Assessing the generalization performance of SAM for ureteroscopy scene understanding
Martin Villagrana, Francisco Lopez-Tiro, Clement Larose, Gilberto Ochoa-Ruiz, Christian Daul
TL;DR
This work addresses the challenge of robust kidney stone segmentation in ureteroscopy images by evaluating the Segment Anything Model (SAM) against traditional U‑Net variants. Using four diverse datasets and two- and three-class configurations, SAM is trained on a single distribution and tested on both in-distribution and out-of-distribution data, demonstrating competitive in-distribution performance ($\text{Accuracy}=97.68\pm3.04$, $\text{Dice}=97.78\pm2.47$, $\text{IoU}=95.76\pm4.18$) while delivering significantly stronger generalization on unseen data (outperforming all U‑Net variants by up to $23\%$ IoU). A two-phase SAM setup enables effective three-class segmentation (stone, laser fiber, tissue) without retraining, achieving high cross-domain accuracy.
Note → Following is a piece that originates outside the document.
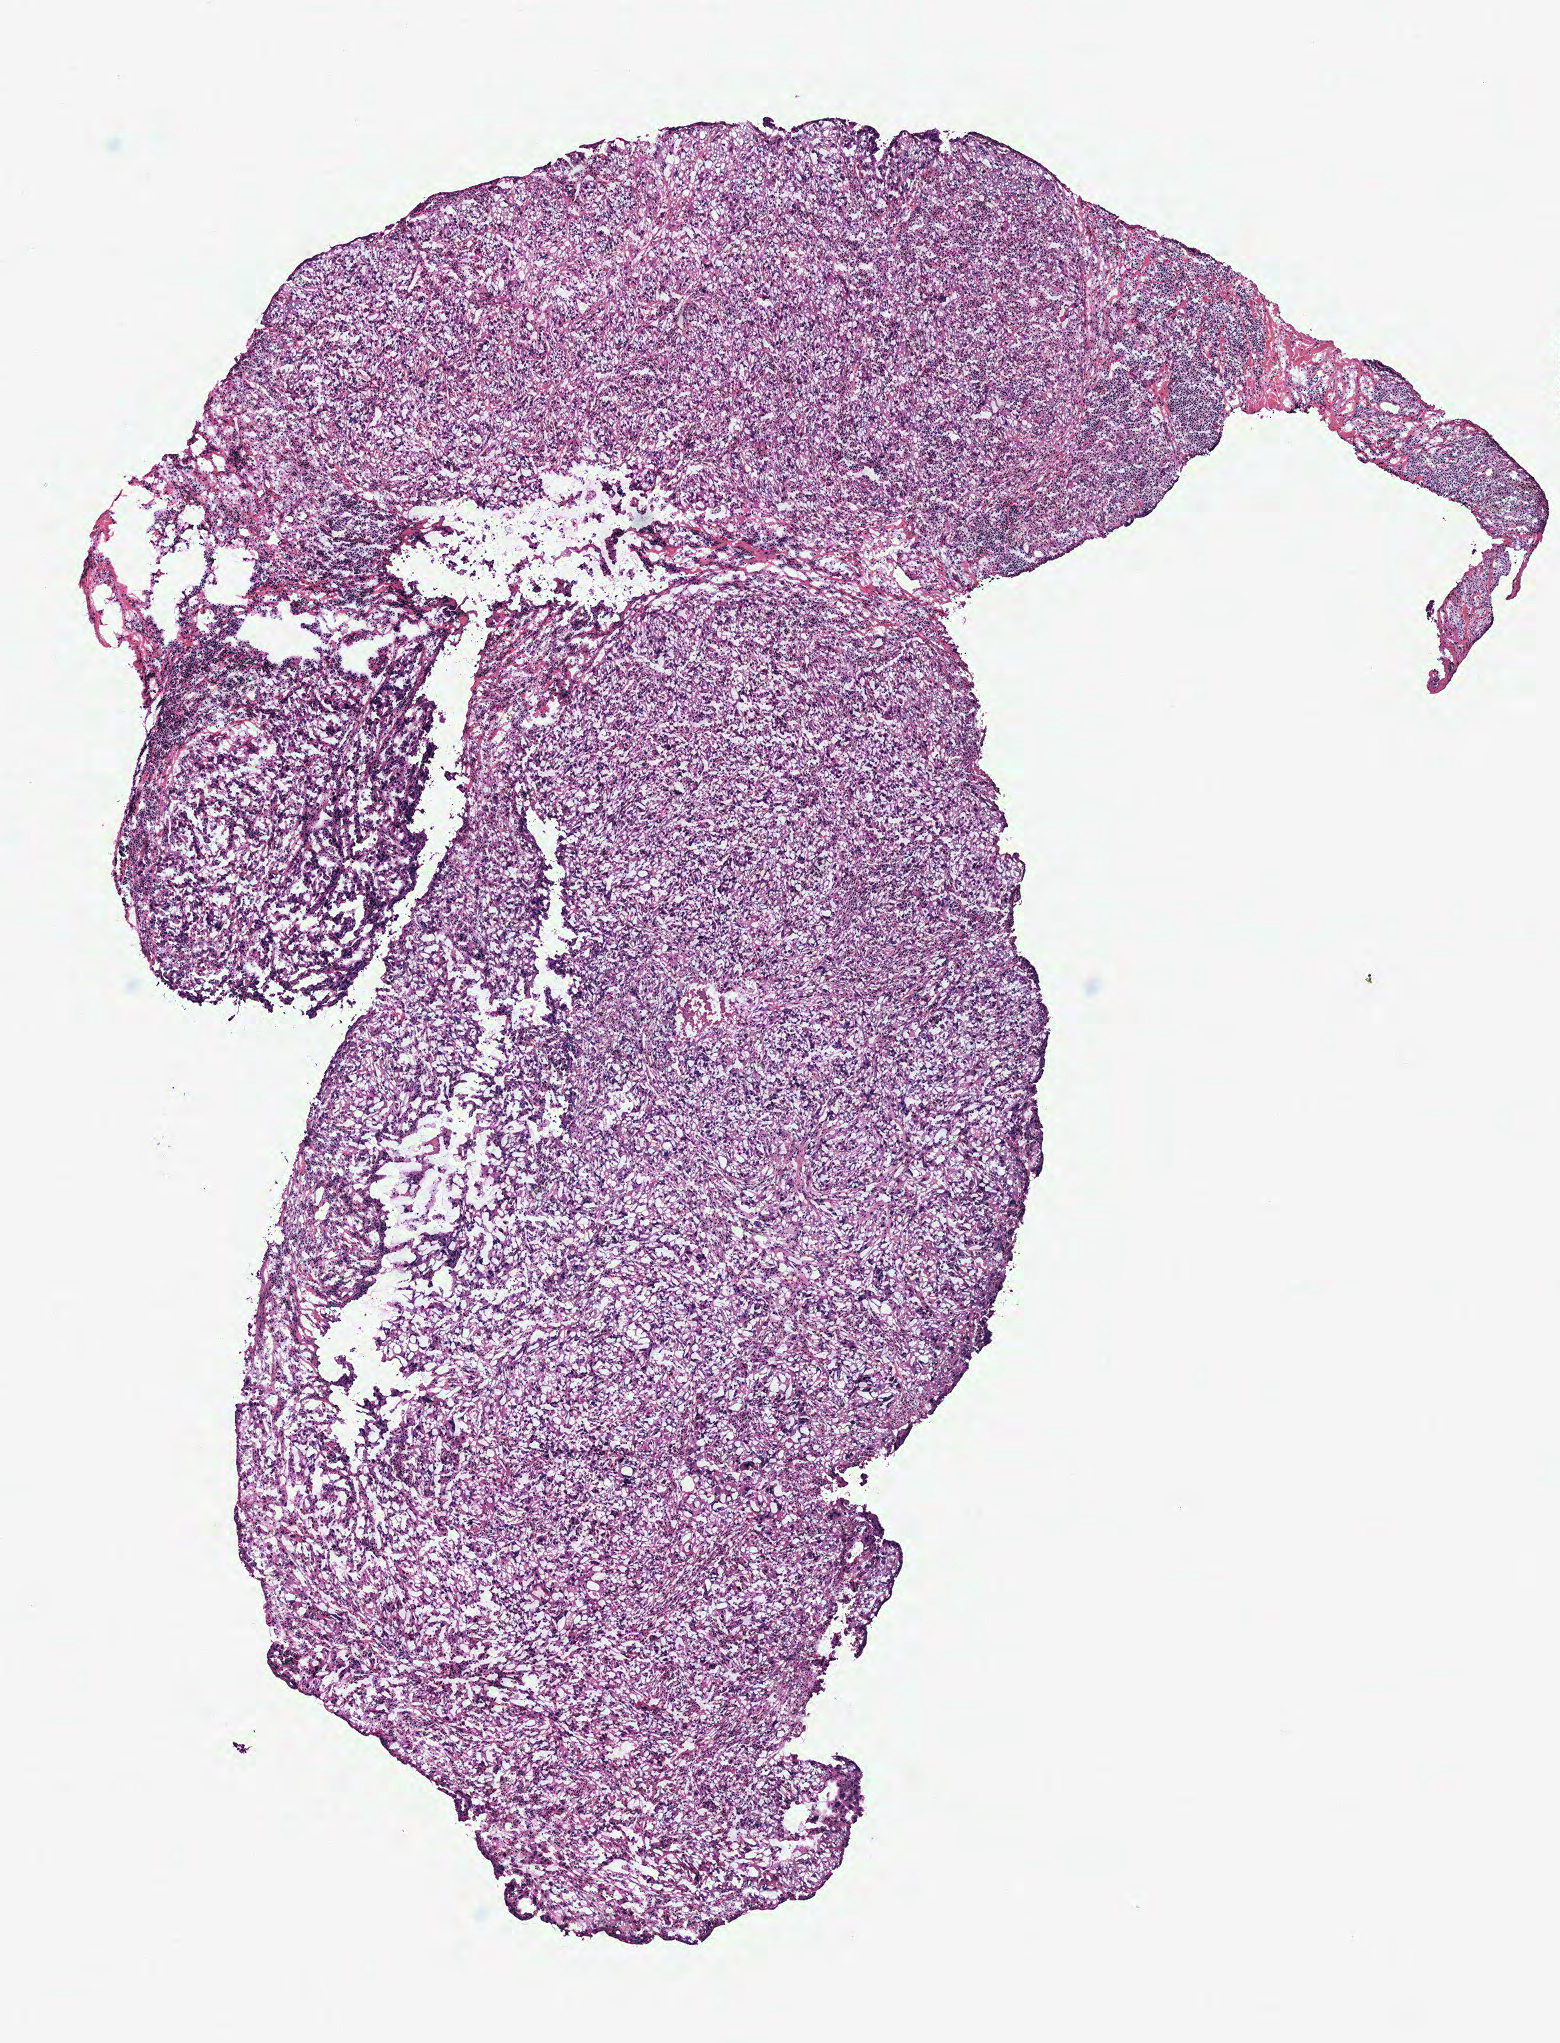
Digitized H&E tissue section (whole slide) — a low-resolution overview of the entire scanned area, about 6.2 x 8.2 mm. Breast, tissue type not recorded.
Patient diagnosis (cohort enrolment): breast cancer (breast).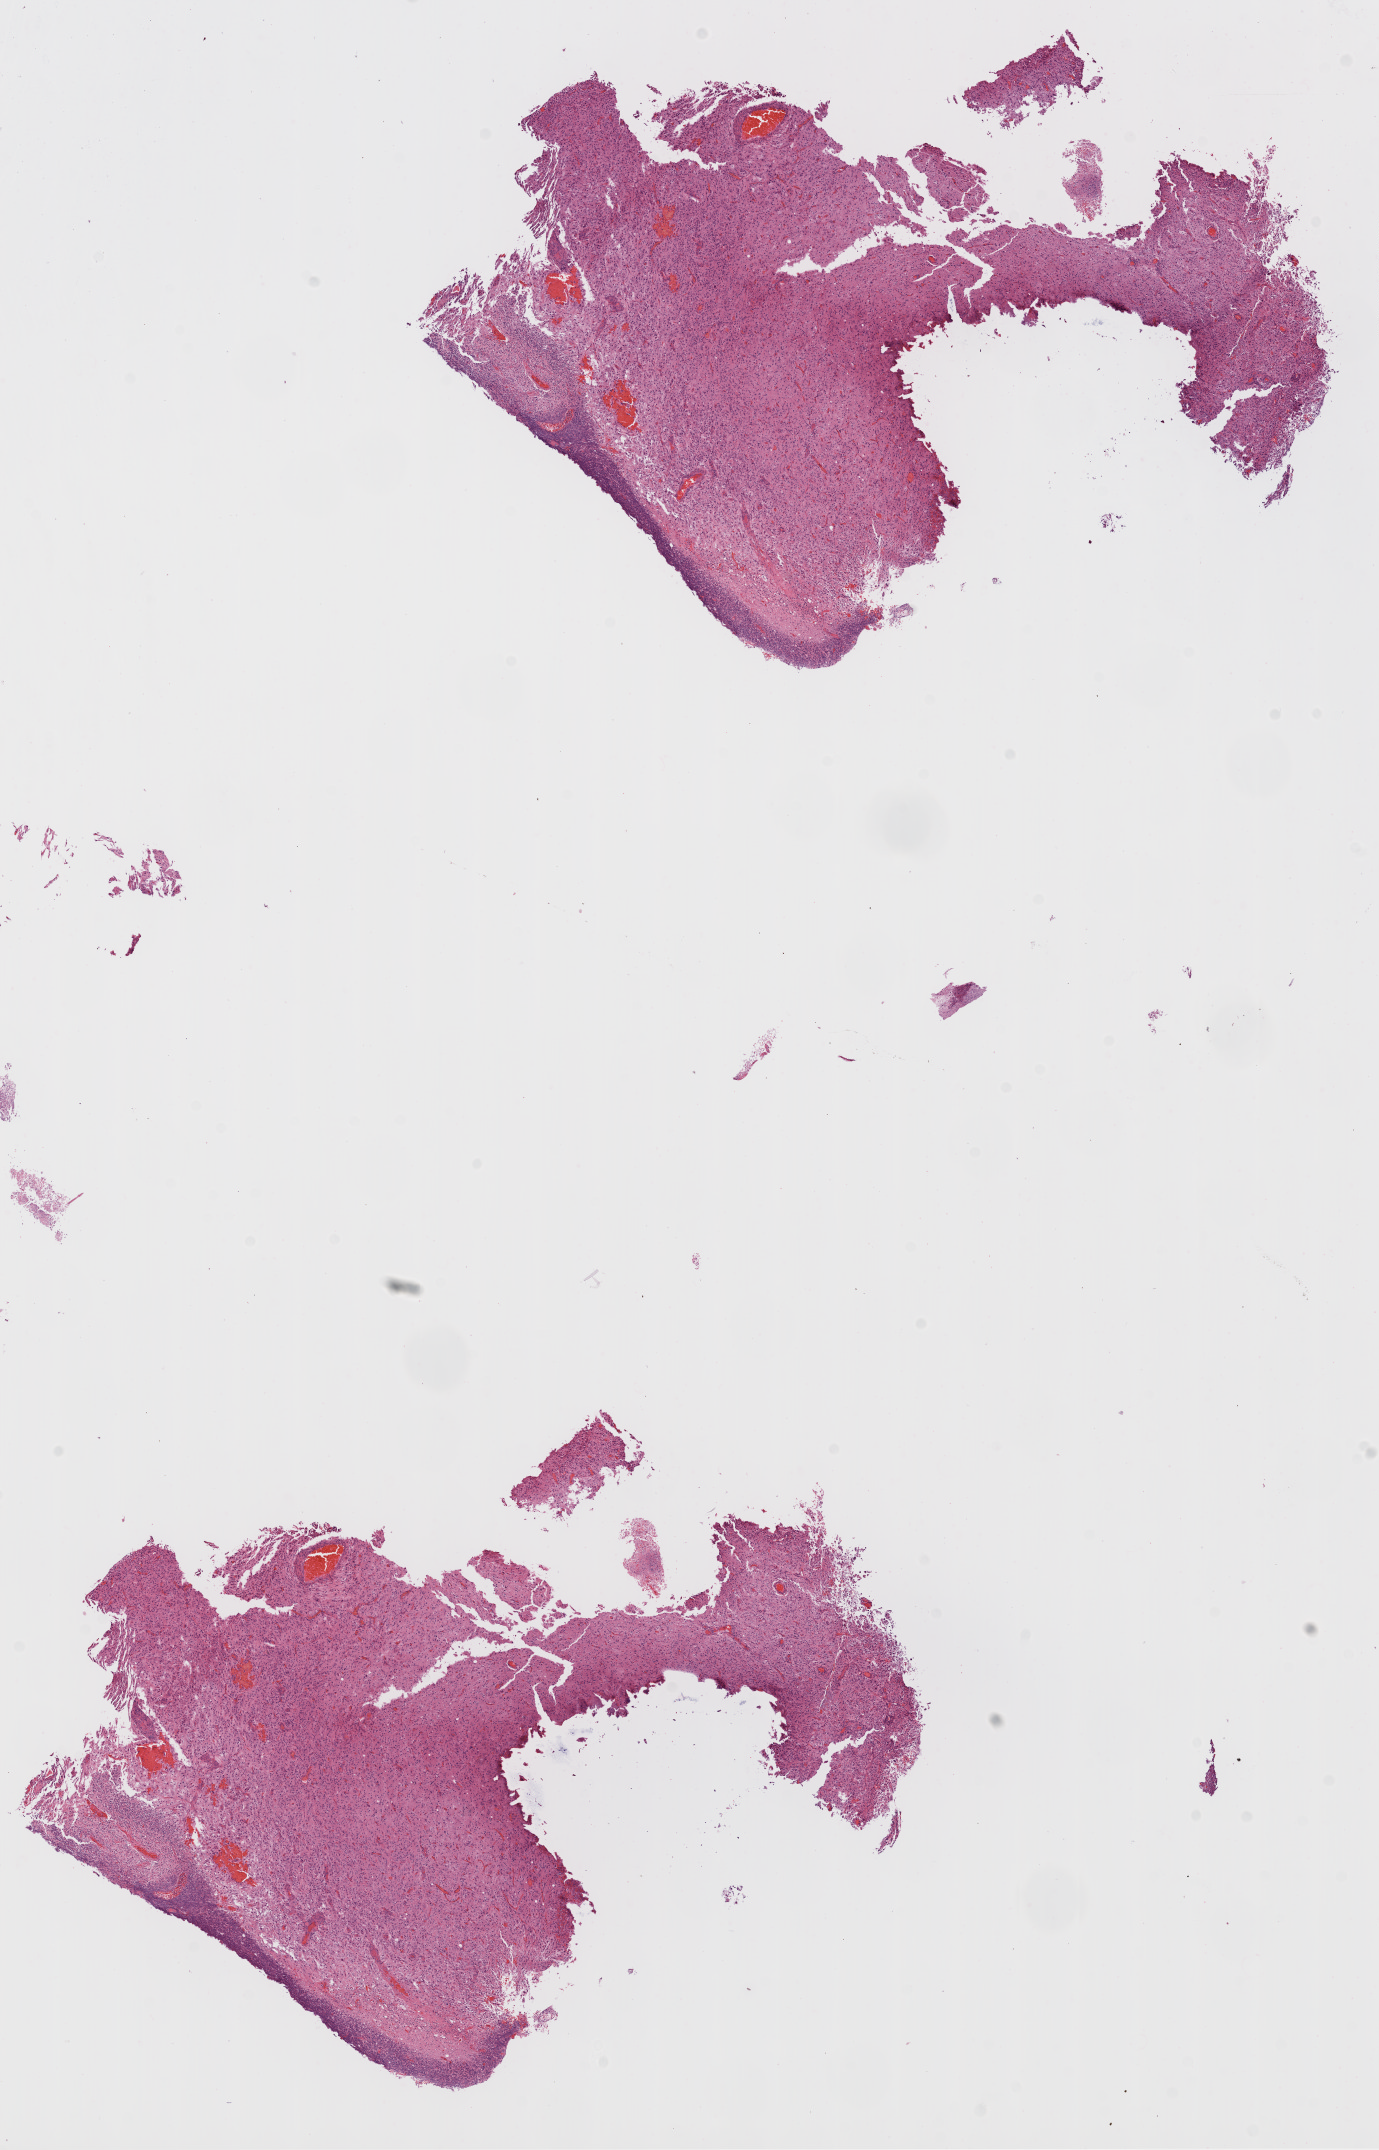
Whole-slide histology image, H&E, shown as a low-resolution overview of the whole scanned area (about 11.1 x 17.3 mm), formalin-fixed paraffin-embedded (FFPE) diagnostic section, primary tumour sample from the brain. Patient: male, age at initial diagnosis 62 years.
• histologic diagnosis: Glioblastoma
Overall, SAM exhibits precise, artifact-free segmentations and robust cross-dataset transfer, signaling strong potential for scalable clinical image analysis in variable ureteroscopic environments.
Abstract
The segmentation of kidney stones is regarded as a critical preliminary step to enable the identification of urinary stone types through machine- or deep-learning-based approaches. In urology, manual segmentation is considered tedious and impractical due to the typically large scale of image databases and the continuous generation of new data. In this study, the potential of the Segment Anything Model (SAM) -- a state-of-the-art deep learning framework -- is investigated for the automation of kidney stone segmentation. The performance of SAM is evaluated in comparison to traditional models, including U-Net, Residual U-Net, and Attention U-Net, which, despite their efficiency, frequently exhibit limitations in generalizing to unseen datasets. The findings highlight SAM's superior adaptability and efficiency. While SAM achieves comparable performance to U-Net on in-distribution data (Accuracy: 97.68 + 3.04; Dice: 97.78 + 2.47; IoU: 95.76 + 4.18), it demonstrates significantly enhanced generalization capabilities on out-of-distribution data, surpassing all U-Net variants by margins of up to 23 percent.